DIRECTIONS:
In two sentences, summarize the passage about the manga's English release.

PASSAGE TO READ:
::::
In July 2019, Seven Seas Entertainment announced that it licensed the manga for a North American release. The six volumes, with Japanese-to-English translation handled by Daniel Komen and J.P. Sullivan, were released from March 10, 2020, to August 31, 2021.

===Volumes===

| No. | Original release date | Original ISBN | English release date | English ISBN |
| 1 | August 9, 2018 | 978-4-06-512269-3 | March 10, 2020 | 978-1-64275-687-6 |
| Round 1： "Member Select"; Round 2："Order Select"; Round 3: "Japan Team vs Yagami Team 1st" (チーム日本vsチーム八神1st); Round 4： "Japan Team vs Yagami Team 2nd" (チーム日本vsチーム八神2nd); Round 5： "Japan Team vs Yagami Team 3rd" (チーム日本vsチーム八神3rd); |
| 2 | January 1, 2019 | 978-4-06-514076-5 | April 28, 2020 | 978-1-64505-184-8 |
| Round 6："Japan Team vs Yagami Team 4th" (チーム日本vsチーム八神4th); Round 7："Japan Team vs Yagami Team 5th" (チーム日本vsチーム八神5th); Round 8："Interval"; Round 9："Team China vs Team Art of Fighting 1st" (チーム中国vsチーム龍虎1st"); Round 10："Team China vs Team Art of Fighting 2nd" (チーム中国vsチーム龍虎2nd"); |
| 3 | May 9, 2019 | 978-4-06-515407-6 | July 28, 2020 | 978-1-64505-481-8 |
| Round 11："Team China vs Team Art of Fighting 3rd" (チーム中国v s チーム龍虎3 r d"); Round 12："Team China vs Team Art of Fighting 4th" (チーム中国v s チーム龍虎4 t h"); Round 13："Briefing"; Round 14："Team Ikari Warrior vs Team Mexico 1st" (チーム怒v s チームメキシコ1 s t); Round 15："Team Ikari Warrior vs Team Mexico 2nd" (チーム怒v s チームメキシコ2 n d"); |
| 4 | November 8, 2019 | 978-4-06-517585-9 | November 24, 2020 | 978-1-64505-788-8 |
| Round 16："Team Ikari Warrior vs Team Mexico 3rd" (チーム怒v s チームメキシコ3rd); Round 17："Team Ikari Warrior vs Team Mexico 4th" (チーム怒v s チームメキシコ4th); Round 18："Strategy"; Round 19："K' Team vs South America Team 1st" (チームＫ´v s チームサウスアメリカ１ｓｔ); Round 20："K' Team vs South America Team 2nd" (チームＫ´v s チームサウスアメリカ２ｎｄ); |
| 5 | April 9, 2020 | 978-4-06-519051-7 | May 18, 2021 | 978-1-64827-216-5 |
| Round 21. "Team Psycho Soldier vs Sylvie Paula Paula" (サイコソルジャーチーム vs シルヴィ・ポーラ・ポーラ); Round 22："K' Team vs South America Team 3rd" (チームＫ´v s チームサウスアメリカ3rd); Round 23："K' Team vs South America Team 4th" (チームＫ´v s チームサウスアメリカ4th); Round 24："K' Team vs South America Team 5th" (チームＫ´v s チームサウスアメリカ5th); Round 25. "Team Villains vs Team Kim" (悪人あくにんチームvs キムチーム); |
| 6 | October 9, 2020 | 978-4-06-520854-0 | August 31, 2021 | 978-1-64827-280-6 |
| Round 26. "Cracks in the Sky"; Round 27. "Verse"; Round 28. "Reverse"; Round 29. "Conclusion"; Round 30. "A New Beginning"; |

==Reception==
The series received generally positive reviews for its dynamic fight sequences and artwork, though some critics found the narrative lacking. Anime UK News awarded the first volume an 8 out of 10, commending its faithful adaptation of the game and the well-illustrated battles, particularly the clash between Kyo Kusanagi and Iori Yagami, which the reviewer found engaging due to their established rivalry. The OSAG rated it three out of five stars, criticizing the underdeveloped introduction of the cast but praising the tournament battles. Anime News Network argued that the manga would primarily appeal to existing fans of the franchise.
::::
STUDY MATERIAL:

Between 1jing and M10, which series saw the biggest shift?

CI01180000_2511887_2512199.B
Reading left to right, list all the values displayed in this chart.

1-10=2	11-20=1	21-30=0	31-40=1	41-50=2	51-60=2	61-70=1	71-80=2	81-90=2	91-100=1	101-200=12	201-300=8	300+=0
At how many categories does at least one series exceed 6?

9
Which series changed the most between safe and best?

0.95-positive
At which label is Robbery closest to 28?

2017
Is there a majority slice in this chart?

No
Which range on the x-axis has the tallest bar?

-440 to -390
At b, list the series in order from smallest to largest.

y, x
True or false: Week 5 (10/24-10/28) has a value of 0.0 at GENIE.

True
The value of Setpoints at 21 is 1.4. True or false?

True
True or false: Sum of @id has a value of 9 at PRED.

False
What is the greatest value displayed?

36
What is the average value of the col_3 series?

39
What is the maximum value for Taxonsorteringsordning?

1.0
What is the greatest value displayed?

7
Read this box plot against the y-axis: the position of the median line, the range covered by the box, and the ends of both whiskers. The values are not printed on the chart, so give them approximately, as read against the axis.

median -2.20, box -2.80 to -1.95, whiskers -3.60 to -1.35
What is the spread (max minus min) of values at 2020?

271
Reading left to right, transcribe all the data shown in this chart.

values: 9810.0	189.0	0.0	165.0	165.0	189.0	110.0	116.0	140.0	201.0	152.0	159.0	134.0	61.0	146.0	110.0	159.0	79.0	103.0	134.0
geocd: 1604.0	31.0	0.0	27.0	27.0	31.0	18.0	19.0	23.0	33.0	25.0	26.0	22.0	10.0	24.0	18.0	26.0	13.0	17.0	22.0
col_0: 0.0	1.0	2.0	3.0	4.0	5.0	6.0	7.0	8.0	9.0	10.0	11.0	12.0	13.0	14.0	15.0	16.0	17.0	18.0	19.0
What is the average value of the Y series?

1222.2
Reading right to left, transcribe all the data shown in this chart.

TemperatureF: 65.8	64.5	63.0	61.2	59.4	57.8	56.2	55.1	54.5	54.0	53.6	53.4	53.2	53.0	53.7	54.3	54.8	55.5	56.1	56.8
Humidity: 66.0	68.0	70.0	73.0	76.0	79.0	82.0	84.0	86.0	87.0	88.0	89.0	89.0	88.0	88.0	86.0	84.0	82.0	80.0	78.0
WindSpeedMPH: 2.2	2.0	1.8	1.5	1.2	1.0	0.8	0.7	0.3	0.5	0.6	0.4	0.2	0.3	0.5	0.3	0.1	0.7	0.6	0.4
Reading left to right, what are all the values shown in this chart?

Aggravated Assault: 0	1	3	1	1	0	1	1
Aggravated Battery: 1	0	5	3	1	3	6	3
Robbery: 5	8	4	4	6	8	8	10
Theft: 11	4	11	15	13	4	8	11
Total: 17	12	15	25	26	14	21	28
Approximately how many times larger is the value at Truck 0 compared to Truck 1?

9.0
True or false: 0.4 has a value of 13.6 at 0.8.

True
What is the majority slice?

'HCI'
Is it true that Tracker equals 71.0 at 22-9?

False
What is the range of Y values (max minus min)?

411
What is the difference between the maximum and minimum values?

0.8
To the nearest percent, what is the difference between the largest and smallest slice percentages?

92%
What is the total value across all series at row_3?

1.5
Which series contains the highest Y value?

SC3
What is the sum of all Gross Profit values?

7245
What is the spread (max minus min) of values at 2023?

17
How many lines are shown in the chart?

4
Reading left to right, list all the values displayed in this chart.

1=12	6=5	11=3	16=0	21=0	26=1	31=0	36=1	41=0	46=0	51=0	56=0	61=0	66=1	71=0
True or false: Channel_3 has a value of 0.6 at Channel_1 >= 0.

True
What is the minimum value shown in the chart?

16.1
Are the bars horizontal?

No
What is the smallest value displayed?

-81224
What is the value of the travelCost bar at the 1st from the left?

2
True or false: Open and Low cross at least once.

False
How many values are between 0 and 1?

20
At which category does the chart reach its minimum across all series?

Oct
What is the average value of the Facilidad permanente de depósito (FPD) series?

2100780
::::
REPLY:
In July 2019, Seven Seas Entertainment announced that it had licensed the manga for North America, and it released the six volumes, translated by Daniel Komen and J.P. Sullivan, from March 10, 2020, to August 31, 2021. The series received generally positive reviews for its dynamic fight sequences and artwork, though some critics found the narrative lacking.